La verdad es que Bremen es de los sitios que me han gustado especialmente. Combina el ser una ciudad animadeja con tener edificios imponentes. Por ejemplo, es vital pasearse por el barrio de los pescadores, o por la plaza principal (que es la del ayuntamiento). Y de Bremen poco más que contar, salvo el encontrarnos con un alemán recio que llevaba tatuado el toro de Osborne en el corazón… probablemente estaba un poco mal de la cabeza. No en vano su perro estaba también dentro del bar.

El barrio de los pescadores y más sobre los Stadmusikanten.
El barrio de los pescadores y más sobre los Stadmusikanten.

Días 2 y 3: Hannover y Colonia

Tras levantarnos en Bremen y hacernos con todo lo que pudimos en el buffet del desayuno, pusimos la furgo rumbo a Hannover. Hay que decir que parte de la gracia de ir por carretera en Alemania es que de vez en cuando te encuentras con tramos que no tienen límite de velocidad. Lo cierto es que la furgo, salvo en cuestas abajo, no tiraba mucho más de lo que normalmente está permitido, pero hay coches que te hacen pasadas de fórmula uno.

Ahi estoy pisándole a tope desde Bremen hacia Hannover.
Ahí estoy pisándole a tope desde Bremen hacia Hannover.
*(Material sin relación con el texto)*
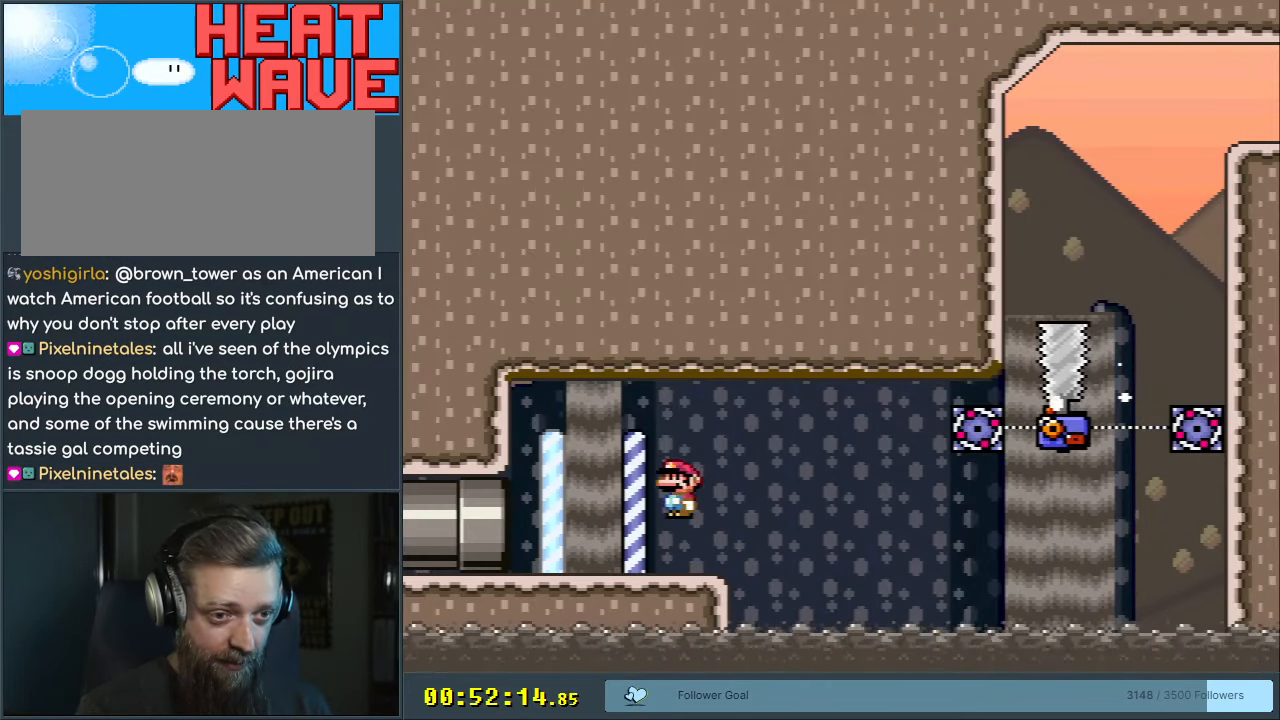
{"buttons": ["A", "X", "DPAD_RIGHT"], "events": []}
Hannover es también una ciudad simpática, aunque de nuevo se demuestra que las ciudades europeas en domingo cierran, porque no había nada ni nadie por la calle salvo unos juguetes pseudocientíficos que no terminaban de funcionar. En cualquier caso, la ciudad tiene cosas que ver, pero tampoco es muy grande y el plan que hicimos de parar un par de horas fue suficiente y perfecto para ver las cosas más importantillas. Vital pasar por el ayuntamiento y ver las maquetas que allí tienen de la ciudad repasando la evolución de Hannover, incluyendo la maqueta de 1939 con todo bien destrozadito por los bombardeos.

Ahi está, nadie por la calle. Lo de debajo es el ayuntamiento molón.
Ahí está, nadie por la calle. Lo de debajo es el ayuntamiento molón.

De Hannover nos íbamos a ir a Dusseldorf antes de ir a Colonia, pero el tráfico, la lluvia, las mil obras de la autopista y que anochece a las cinco nos hicieron desistir y tirar directamente hasta Köln, como la llaman los de allí, para pasar dos noches. En todo el tiempo que estuvimos allí, aparte de patear la ciudad de cabo a rabo hasta morir de cansancio, nos dimos una comilona típica alemana. A saber y por cabeza: salchichas y carnaza con chucrut, patatas, puré y unos cuantos litros de cerveza.

Pues no dejé nada en el plato.
Pues no dejé nada en el plato.

El otro punto clave de la parada en Köln era visitar el museo del chocolate, simplemente porque el hecho de que alguien haya puesto al chocolate en un museo merece una visita. El problema es que el maldito museo cierra los lunes, que es el día que por lógica geográfica visitábamos Colonia, con lo que muy a mi pesar sólo pude hacerme unas fotos en la puerta. Y ni tan siquiera eso, porque el museo está en una especia de isla fortificada a la que se accede por un puente que pueden mover de forma que sea imposible llegar hasta el museo. Debe ser que han tenido a mucha gente cabreada los lunes, porque de no ser por el foso lo mismo voy y hago una locura. Una desilusión la del museo, pero también una excusa para volver a una ciudad llena de cosas que ver por todas partes.

Colonia, en general.
Colonia en general.

En realidad lo que todo el mundo recuerda de Köln es la catedral, que para quien no lo sepa es “el máximo exponente del gótico flamígero”. Eso viene a significar que es brutalmente grande y un bastante acojonante, y que merece mucho la pena ir e incluso subirse los 579 escalones que hay hasta lo alto (cuesta 2 euros) y ver todo desde allí arriba una vez recuperas la respiración. La catedral en sí mola, aunque me gustó más Nôtre-Dame en París.

 

El máximo exponente del gótico flamigero.
El máximo exponente del gótico flamígero.